# Start of Task data

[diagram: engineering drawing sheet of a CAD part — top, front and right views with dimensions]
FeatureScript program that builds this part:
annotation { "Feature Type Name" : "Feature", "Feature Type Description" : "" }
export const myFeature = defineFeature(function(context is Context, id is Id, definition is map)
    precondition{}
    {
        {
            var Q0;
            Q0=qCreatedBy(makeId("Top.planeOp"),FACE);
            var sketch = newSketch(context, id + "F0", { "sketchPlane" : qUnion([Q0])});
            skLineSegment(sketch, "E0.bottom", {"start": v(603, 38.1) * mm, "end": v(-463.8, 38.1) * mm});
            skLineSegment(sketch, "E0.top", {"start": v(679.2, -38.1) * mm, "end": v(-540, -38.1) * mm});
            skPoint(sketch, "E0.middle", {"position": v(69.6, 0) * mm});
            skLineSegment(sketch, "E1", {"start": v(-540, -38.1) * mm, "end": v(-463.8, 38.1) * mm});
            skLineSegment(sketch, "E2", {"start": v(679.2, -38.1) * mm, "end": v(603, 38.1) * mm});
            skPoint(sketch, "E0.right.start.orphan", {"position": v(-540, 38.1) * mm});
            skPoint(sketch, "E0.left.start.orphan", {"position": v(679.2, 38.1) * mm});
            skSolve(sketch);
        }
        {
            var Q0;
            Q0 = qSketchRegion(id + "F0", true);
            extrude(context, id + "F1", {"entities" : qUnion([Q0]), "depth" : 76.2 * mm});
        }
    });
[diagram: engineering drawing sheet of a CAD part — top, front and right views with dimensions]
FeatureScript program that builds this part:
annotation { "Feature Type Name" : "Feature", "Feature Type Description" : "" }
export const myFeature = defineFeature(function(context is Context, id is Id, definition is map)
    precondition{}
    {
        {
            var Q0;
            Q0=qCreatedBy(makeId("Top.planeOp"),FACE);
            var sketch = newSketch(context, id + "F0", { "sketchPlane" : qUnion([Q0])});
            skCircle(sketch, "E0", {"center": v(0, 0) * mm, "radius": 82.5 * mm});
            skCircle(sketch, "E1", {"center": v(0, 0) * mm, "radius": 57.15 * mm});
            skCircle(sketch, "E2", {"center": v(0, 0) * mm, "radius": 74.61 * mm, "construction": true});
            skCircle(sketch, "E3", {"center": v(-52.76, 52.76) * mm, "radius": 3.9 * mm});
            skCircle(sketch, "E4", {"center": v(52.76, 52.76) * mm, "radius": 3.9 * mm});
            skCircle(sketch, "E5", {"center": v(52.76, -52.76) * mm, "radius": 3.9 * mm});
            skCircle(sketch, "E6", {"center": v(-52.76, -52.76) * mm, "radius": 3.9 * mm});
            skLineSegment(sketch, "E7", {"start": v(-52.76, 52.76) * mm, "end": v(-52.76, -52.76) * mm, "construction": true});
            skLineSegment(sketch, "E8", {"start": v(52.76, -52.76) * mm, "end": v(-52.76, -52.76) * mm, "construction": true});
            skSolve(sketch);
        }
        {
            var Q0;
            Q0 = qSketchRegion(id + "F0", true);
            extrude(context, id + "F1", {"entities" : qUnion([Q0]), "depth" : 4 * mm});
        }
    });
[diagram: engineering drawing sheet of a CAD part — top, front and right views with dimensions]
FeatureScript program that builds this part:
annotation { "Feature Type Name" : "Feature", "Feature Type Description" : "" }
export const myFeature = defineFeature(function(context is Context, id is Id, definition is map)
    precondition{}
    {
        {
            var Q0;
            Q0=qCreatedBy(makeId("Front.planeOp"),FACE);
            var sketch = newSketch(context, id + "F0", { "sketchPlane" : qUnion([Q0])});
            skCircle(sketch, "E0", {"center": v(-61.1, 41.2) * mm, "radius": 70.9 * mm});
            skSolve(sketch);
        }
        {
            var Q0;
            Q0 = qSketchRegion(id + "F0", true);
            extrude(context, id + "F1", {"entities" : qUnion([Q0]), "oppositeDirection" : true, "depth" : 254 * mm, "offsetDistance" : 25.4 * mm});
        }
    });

# End of Task data

Given task: Reproduce all of the records above line for line, changing nothing.

Answer to the problem:
[diagram: engineering drawing sheet of a CAD part — top, front and right views with dimensions]
FeatureScript program that builds this part:
annotation { "Feature Type Name" : "Feature", "Feature Type Description" : "" }
export const myFeature = defineFeature(function(context is Context, id is Id, definition is map)
    precondition{}
    {
        {
            var Q0;
            Q0=qCreatedBy(makeId("Top.planeOp"),FACE);
            var sketch = newSketch(context, id + "F0", { "sketchPlane" : qUnion([Q0])});
            skLineSegment(sketch, "E0.bottom", {"start": v(603, 38.1) * mm, "end": v(-463.8, 38.1) * mm});
            skLineSegment(sketch, "E0.top", {"start": v(679.2, -38.1) * mm, "end": v(-540, -38.1) * mm});
            skPoint(sketch, "E0.middle", {"position": v(69.6, 0) * mm});
            skLineSegment(sketch, "E1", {"start": v(-540, -38.1) * mm, "end": v(-463.8, 38.1) * mm});
            skLineSegment(sketch, "E2", {"start": v(679.2, -38.1) * mm, "end": v(603, 38.1) * mm});
            skPoint(sketch, "E0.right.start.orphan", {"position": v(-540, 38.1) * mm});
            skPoint(sketch, "E0.left.start.orphan", {"position": v(679.2, 38.1) * mm});
            skSolve(sketch);
        }
        {
            var Q0;
            Q0 = qSketchRegion(id + "F0", true);
            extrude(context, id + "F1", {"entities" : qUnion([Q0]), "depth" : 76.2 * mm});
        }
    });
[diagram: engineering drawing sheet of a CAD part — top, front and right views with dimensions]
FeatureScript program that builds this part:
annotation { "Feature Type Name" : "Feature", "Feature Type Description" : "" }
export const myFeature = defineFeature(function(context is Context, id is Id, definition is map)
    precondition{}
    {
        {
            var Q0;
            Q0=qCreatedBy(makeId("Top.planeOp"),FACE);
            var sketch = newSketch(context, id + "F0", { "sketchPlane" : qUnion([Q0])});
            skCircle(sketch, "E0", {"center": v(0, 0) * mm, "radius": 82.5 * mm});
            skCircle(sketch, "E1", {"center": v(0, 0) * mm, "radius": 57.15 * mm});
            skCircle(sketch, "E2", {"center": v(0, 0) * mm, "radius": 74.61 * mm, "construction": true});
            skCircle(sketch, "E3", {"center": v(-52.76, 52.76) * mm, "radius": 3.9 * mm});
            skCircle(sketch, "E4", {"center": v(52.76, 52.76) * mm, "radius": 3.9 * mm});
            skCircle(sketch, "E5", {"center": v(52.76, -52.76) * mm, "radius": 3.9 * mm});
            skCircle(sketch, "E6", {"center": v(-52.76, -52.76) * mm, "radius": 3.9 * mm});
            skLineSegment(sketch, "E7", {"start": v(-52.76, 52.76) * mm, "end": v(-52.76, -52.76) * mm, "construction": true});
            skLineSegment(sketch, "E8", {"start": v(52.76, -52.76) * mm, "end": v(-52.76, -52.76) * mm, "construction": true});
            skSolve(sketch);
        }
        {
            var Q0;
            Q0 = qSketchRegion(id + "F0", true);
            extrude(context, id + "F1", {"entities" : qUnion([Q0]), "depth" : 4 * mm});
        }
    });
[diagram: engineering drawing sheet of a CAD part — top, front and right views with dimensions]
FeatureScript program that builds this part:
annotation { "Feature Type Name" : "Feature", "Feature Type Description" : "" }
export const myFeature = defineFeature(function(context is Context, id is Id, definition is map)
    precondition{}
    {
        {
            var Q0;
            Q0=qCreatedBy(makeId("Front.planeOp"),FACE);
            var sketch = newSketch(context, id + "F0", { "sketchPlane" : qUnion([Q0])});
            skCircle(sketch, "E0", {"center": v(-61.1, 41.2) * mm, "radius": 70.9 * mm});
            skSolve(sketch);
        }
        {
            var Q0;
            Q0 = qSketchRegion(id + "F0", true);
            extrude(context, id + "F1", {"entities" : qUnion([Q0]), "oppositeDirection" : true, "depth" : 254 * mm, "offsetDistance" : 25.4 * mm});
        }
    });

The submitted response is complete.